Machine-readable hardware designs
"""

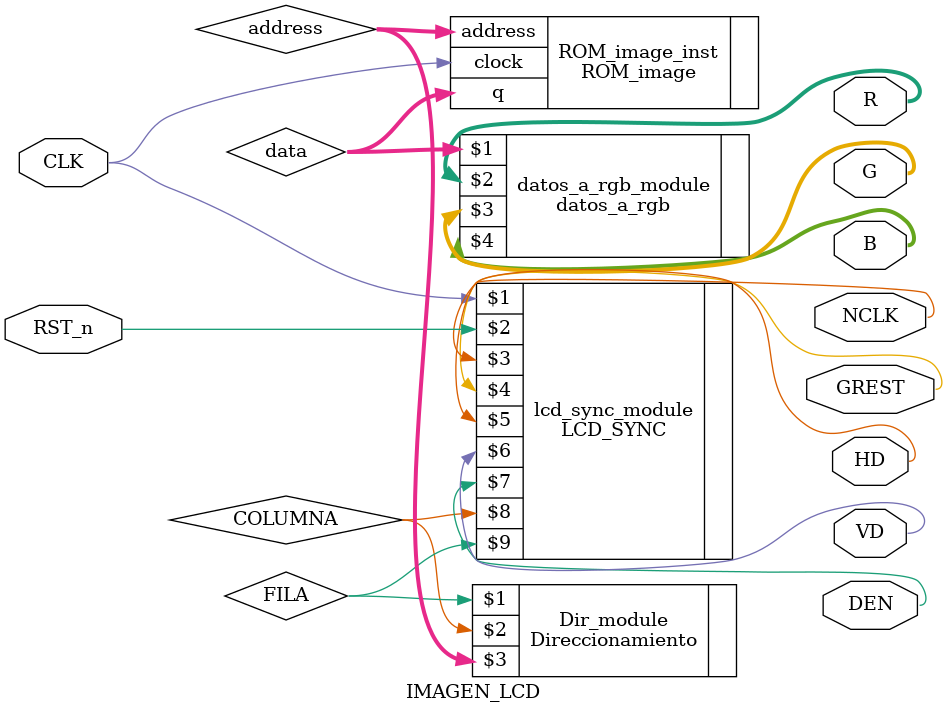
<source format=v>
module IMAGEN_LCD (CLK,RST_n, NCLK,GREST,HD,VD,DEN, R,G,B);
	
	input 	CLK, RST_n;
	output 	NCLK, GREST, HD, VD, DEN;
	output	[7:0]	R;
	output	[7:0]	G;
	output	[7:0]	B;
	wire 		[15:0]data;
	wire		[16:0]address;
	
	LCD_SYNC 			lcd_sync_module 		(CLK,RST_n,NCLK,GREST,HD,VD,DEN, COLUMNA, FILA);
	Direccionamiento 	Dir_module				(FILA, COLUMNA, address);
	ROM_image			ROM_image_inst			(.address(address), .clock(CLK), .q(data));
	datos_a_rgb			datos_a_rgb_module	(data, R, G, B);

endmodule
</source>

"""

TASK DIRECTIONS >>
I'd like the entries above repeated exactly, but without any of their pictures.

PROBLEM SOLUTION >>
<source format=v>
module IMAGEN_LCD (CLK,RST_n, NCLK,GREST,HD,VD,DEN, R,G,B);
	
	input 	CLK, RST_n;
	output 	NCLK, GREST, HD, VD, DEN;
	output	[7:0]	R;
	output	[7:0]	G;
	output	[7:0]	B;
	wire 		[15:0]data;
	wire		[16:0]address;
	
	LCD_SYNC 			lcd_sync_module 		(CLK,RST_n,NCLK,GREST,HD,VD,DEN, COLUMNA, FILA);
	Direccionamiento 	Dir_module				(FILA, COLUMNA, address);
	ROM_image			ROM_image_inst			(.address(address), .clock(CLK), .q(data));
	datos_a_rgb			datos_a_rgb_module	(data, R, G, B);

endmodule
</source>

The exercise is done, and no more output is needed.